Management uses these oil and gas metrics for its own
performance measurements and to provide shareholders with measures
to compare our operations over time. Readers are cautioned that the
information provided by these metrics, or that can be derived from
the metrics presented in this press release, should not be relied
upon for investment or other purposes.
Drilling Locations
This press release discloses drilling inventory in two
categories: (i) booked locations (proved and probable); and (ii)
unbooked locations. Booked locations represent the summation of
proved and probable locations, which are derived from McDaniel
& Associates Consultants Ltd.'s reserves evaluation effective
December 31, 2023 and account for
drilling locations that have associated proved and/or probable
reserves, as applicable. Unbooked locations are internal estimates
based on our prospective acreage and an assumption as to the number
of wells that can be drilled per section based on industry practice
and internal review. Unbooked locations do not have attributed
reserves or resources.
- Of the 6,400 (5,600 net) drilling locations identified herein,
1,590 (1,374 net) are proved locations, 323 (271 net) are probable
locations, and 4,487 (3,955 net) are unbooked locations.
· · ·
» Problem statement
Can you repeat the passage on oil and gas metrics and drilling locations word for word, starting at "unbooked locations. Booked" and ending at "reserves or resources."?

» Given information
· · ·
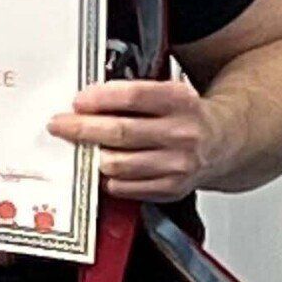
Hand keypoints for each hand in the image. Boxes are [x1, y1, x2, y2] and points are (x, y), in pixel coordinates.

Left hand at [46, 78, 235, 200]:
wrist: (221, 141)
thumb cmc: (184, 115)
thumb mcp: (167, 92)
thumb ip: (134, 95)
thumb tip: (86, 103)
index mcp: (180, 101)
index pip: (134, 96)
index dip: (100, 98)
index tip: (78, 102)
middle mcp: (182, 133)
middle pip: (121, 132)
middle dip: (82, 129)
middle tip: (60, 126)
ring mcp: (177, 164)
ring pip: (118, 164)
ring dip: (91, 156)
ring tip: (79, 148)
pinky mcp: (170, 189)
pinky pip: (124, 188)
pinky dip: (106, 179)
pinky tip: (101, 168)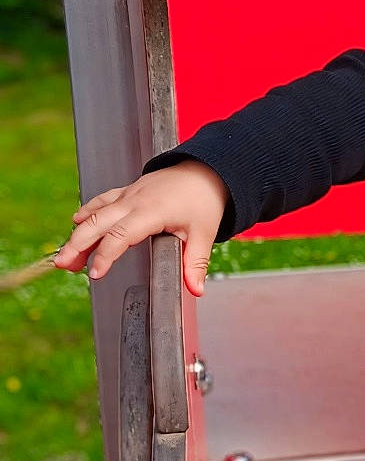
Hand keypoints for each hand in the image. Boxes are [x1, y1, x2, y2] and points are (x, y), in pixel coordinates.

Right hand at [54, 161, 228, 296]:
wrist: (205, 170)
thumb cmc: (203, 199)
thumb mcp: (203, 233)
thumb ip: (196, 263)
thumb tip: (196, 289)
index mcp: (152, 212)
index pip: (121, 235)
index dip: (106, 255)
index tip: (95, 273)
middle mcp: (135, 201)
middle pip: (98, 223)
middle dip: (77, 244)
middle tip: (63, 264)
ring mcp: (129, 195)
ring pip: (95, 212)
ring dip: (78, 233)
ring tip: (66, 256)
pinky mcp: (128, 191)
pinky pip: (102, 200)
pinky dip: (87, 211)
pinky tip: (76, 223)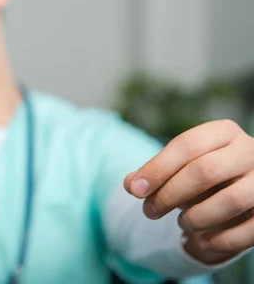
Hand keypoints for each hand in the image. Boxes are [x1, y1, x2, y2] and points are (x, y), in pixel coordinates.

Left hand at [124, 120, 253, 263]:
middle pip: (205, 171)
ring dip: (196, 217)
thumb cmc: (202, 173)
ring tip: (181, 224)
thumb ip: (153, 173)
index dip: (157, 169)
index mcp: (223, 132)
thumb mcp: (178, 167)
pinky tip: (201, 241)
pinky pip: (249, 230)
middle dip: (170, 195)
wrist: (242, 187)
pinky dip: (220, 240)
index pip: (186, 145)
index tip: (135, 190)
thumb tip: (131, 184)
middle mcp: (250, 151)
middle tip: (149, 212)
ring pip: (231, 200)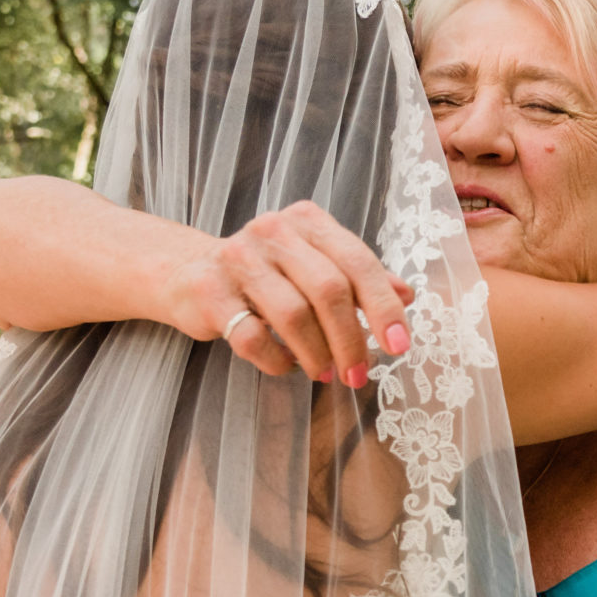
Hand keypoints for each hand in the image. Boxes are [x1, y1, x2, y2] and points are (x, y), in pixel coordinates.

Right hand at [165, 202, 413, 384]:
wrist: (190, 273)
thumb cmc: (267, 274)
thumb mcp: (315, 265)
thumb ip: (358, 278)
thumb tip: (406, 296)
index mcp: (308, 221)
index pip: (357, 262)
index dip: (383, 307)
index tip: (399, 346)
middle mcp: (273, 231)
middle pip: (328, 290)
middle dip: (351, 340)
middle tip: (359, 374)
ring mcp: (238, 259)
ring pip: (293, 315)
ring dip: (317, 355)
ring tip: (325, 373)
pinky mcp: (210, 292)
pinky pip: (253, 337)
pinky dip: (278, 360)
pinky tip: (286, 364)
· · ·
» Answer for this exercise
unbooked locations. Booked locations represent the summation of
proved and probable locations, which are derived from McDaniel
& Associates Consultants Ltd.'s reserves evaluation effective
December 31, 2023 and account for
drilling locations that have associated proved and/or probable
reserves, as applicable. Unbooked locations are internal estimates
based on our prospective acreage and an assumption as to the number
of wells that can be drilled per section based on industry practice
and internal review. Unbooked locations do not have attributed
reserves or resources.